(Stored entries)
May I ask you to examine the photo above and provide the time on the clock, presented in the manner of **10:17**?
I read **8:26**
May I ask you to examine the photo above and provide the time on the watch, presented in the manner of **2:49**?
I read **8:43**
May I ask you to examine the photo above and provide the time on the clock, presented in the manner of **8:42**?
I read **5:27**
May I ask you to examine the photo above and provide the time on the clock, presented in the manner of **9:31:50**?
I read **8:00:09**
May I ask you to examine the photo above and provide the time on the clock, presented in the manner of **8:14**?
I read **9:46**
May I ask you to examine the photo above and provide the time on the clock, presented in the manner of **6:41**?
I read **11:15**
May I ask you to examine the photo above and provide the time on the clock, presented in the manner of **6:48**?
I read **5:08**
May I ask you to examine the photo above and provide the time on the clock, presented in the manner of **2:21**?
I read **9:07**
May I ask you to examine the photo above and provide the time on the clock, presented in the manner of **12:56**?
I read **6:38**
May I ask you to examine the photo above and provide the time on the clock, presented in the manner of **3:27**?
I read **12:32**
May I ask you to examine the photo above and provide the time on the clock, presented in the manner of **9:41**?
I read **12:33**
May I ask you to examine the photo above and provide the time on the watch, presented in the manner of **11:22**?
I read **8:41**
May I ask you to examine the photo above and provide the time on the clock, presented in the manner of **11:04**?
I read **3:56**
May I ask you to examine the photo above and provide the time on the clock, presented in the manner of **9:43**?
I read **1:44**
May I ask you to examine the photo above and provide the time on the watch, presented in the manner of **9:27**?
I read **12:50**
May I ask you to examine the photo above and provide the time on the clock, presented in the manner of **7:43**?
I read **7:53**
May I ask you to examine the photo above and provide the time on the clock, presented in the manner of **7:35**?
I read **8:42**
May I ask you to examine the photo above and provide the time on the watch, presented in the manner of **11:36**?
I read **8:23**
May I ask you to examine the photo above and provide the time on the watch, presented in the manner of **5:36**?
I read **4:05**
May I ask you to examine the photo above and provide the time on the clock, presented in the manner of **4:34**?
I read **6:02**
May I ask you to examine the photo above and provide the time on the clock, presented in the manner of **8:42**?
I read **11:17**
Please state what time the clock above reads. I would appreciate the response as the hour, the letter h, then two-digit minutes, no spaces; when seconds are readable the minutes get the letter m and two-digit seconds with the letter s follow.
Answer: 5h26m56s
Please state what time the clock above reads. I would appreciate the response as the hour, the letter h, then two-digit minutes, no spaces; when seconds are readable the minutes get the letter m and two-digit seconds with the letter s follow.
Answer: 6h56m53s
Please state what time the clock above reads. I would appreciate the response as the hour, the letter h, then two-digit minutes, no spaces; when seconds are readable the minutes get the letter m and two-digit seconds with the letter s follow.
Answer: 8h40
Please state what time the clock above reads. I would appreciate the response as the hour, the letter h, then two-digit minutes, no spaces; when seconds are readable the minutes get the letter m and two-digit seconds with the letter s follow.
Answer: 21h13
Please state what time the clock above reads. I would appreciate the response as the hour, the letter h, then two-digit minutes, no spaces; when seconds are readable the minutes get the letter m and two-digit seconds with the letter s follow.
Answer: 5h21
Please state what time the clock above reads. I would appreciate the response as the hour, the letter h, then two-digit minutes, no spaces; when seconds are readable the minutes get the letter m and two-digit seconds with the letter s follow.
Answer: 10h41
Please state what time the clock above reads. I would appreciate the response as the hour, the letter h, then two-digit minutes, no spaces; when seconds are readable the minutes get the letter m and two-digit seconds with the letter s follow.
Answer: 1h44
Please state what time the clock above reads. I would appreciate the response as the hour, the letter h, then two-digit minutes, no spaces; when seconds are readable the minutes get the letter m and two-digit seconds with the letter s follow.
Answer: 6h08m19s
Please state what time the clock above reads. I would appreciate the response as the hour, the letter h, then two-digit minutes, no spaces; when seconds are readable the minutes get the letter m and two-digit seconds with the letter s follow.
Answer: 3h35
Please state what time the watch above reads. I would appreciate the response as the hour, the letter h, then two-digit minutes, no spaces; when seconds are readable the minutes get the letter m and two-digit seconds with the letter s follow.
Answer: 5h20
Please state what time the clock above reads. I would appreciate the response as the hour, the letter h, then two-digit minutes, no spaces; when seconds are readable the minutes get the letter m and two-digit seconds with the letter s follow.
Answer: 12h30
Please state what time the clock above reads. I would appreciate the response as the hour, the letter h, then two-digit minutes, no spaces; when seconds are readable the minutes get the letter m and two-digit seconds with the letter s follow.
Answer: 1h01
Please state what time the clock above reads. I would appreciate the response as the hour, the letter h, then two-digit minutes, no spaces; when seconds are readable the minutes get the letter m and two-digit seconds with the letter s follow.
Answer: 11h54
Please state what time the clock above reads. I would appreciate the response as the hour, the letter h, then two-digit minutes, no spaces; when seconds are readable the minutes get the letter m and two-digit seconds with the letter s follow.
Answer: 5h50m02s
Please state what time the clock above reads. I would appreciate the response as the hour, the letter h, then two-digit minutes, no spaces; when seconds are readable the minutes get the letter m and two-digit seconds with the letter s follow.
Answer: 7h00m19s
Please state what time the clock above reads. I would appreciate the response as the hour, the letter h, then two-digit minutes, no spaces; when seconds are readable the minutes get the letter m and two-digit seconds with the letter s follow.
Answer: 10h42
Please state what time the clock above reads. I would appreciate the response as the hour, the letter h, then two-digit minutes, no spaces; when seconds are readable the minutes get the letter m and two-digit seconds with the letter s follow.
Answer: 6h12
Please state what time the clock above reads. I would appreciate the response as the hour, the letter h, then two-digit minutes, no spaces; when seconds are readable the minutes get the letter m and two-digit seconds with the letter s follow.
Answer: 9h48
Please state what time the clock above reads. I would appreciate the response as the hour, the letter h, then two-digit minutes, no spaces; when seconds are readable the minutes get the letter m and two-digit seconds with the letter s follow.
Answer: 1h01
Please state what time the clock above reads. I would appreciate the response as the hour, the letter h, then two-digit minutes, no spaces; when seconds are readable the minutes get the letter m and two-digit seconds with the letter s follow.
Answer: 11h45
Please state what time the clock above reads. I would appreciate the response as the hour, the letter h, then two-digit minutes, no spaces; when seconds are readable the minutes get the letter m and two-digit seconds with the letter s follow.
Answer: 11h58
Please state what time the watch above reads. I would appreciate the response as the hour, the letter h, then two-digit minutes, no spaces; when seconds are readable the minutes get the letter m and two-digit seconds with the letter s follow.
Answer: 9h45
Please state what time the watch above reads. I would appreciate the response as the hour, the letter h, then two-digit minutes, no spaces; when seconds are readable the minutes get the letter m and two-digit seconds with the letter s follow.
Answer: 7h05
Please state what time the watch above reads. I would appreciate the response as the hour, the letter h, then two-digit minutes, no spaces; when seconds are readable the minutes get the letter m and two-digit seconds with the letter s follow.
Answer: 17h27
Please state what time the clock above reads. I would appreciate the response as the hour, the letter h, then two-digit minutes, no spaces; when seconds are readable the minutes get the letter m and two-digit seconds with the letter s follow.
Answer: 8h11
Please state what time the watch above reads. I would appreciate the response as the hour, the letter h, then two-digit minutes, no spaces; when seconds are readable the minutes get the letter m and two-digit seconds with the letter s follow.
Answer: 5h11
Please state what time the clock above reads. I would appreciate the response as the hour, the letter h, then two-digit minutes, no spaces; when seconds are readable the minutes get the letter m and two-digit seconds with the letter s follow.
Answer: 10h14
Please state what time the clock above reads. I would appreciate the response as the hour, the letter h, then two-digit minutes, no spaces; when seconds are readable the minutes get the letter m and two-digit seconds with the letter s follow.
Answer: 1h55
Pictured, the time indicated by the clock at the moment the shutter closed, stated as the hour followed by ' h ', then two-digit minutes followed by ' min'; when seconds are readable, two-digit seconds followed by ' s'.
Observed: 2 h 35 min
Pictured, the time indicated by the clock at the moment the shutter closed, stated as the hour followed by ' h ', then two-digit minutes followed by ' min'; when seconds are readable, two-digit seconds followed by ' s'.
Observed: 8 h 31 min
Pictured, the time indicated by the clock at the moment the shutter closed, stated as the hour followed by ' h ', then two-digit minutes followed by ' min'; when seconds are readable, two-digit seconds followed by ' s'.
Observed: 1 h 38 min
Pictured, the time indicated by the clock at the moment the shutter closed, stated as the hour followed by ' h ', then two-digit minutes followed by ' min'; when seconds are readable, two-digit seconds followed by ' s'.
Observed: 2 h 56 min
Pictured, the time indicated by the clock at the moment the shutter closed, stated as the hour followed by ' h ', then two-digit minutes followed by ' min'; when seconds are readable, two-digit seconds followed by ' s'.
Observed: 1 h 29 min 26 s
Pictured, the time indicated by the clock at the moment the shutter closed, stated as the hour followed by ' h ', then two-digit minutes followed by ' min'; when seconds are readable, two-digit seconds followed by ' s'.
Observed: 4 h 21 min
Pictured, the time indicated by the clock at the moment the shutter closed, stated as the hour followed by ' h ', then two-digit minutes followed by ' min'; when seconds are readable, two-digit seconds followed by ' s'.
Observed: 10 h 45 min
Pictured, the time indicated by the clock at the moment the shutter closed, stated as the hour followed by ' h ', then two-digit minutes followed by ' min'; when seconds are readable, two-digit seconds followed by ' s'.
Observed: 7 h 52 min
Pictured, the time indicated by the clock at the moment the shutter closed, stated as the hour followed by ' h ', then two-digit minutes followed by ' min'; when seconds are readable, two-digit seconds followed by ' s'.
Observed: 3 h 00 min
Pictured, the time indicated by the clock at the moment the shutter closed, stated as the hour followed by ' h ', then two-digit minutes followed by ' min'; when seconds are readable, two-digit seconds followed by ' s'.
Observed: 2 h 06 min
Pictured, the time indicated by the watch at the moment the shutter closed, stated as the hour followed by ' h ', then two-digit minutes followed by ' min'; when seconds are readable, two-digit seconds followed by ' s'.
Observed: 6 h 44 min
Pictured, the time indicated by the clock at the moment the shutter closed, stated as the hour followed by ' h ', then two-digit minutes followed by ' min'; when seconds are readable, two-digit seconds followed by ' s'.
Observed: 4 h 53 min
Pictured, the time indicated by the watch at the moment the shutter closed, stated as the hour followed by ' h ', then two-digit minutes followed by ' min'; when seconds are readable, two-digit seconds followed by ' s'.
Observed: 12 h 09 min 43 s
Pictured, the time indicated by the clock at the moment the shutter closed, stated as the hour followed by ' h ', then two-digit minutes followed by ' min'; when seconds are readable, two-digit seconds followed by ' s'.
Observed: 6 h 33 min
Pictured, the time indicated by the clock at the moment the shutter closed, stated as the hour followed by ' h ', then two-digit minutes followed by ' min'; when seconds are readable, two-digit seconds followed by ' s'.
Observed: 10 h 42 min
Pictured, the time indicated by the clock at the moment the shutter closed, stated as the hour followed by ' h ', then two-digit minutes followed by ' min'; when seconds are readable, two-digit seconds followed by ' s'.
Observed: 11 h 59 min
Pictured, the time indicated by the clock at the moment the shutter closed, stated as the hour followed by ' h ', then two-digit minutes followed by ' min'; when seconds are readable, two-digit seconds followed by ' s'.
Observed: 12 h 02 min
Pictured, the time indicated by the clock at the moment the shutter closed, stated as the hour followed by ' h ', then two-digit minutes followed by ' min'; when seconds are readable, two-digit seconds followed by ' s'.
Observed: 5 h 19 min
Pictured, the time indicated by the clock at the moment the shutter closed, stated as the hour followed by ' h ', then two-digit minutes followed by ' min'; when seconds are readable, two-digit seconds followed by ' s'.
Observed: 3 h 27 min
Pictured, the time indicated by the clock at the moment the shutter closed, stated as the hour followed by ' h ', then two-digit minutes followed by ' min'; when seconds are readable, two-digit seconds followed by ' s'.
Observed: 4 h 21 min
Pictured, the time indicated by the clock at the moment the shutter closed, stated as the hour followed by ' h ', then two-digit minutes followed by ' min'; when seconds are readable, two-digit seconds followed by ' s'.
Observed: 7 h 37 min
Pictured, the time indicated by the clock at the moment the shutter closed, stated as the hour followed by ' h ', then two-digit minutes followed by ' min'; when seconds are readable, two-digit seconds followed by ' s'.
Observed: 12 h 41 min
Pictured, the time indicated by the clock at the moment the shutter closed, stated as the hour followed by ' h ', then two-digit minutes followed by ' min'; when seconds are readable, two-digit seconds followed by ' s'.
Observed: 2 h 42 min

SET EXERCISE => Rewrite the part of the material that opens with the line containing "manner of **11:36**?" and closes with the line containing "I read **6:02**", swapping "examine" for "inspect" and leaving everything else unchanged.

EXERCISE OUTPUT =>
May I ask you to inspect the photo above and provide the time on the watch, presented in the manner of **11:36**?
I read **8:23**
May I ask you to inspect the photo above and provide the time on the watch, presented in the manner of **5:36**?
I read **4:05**
May I ask you to inspect the photo above and provide the time on the clock, presented in the manner of **4:34**?
I read **6:02**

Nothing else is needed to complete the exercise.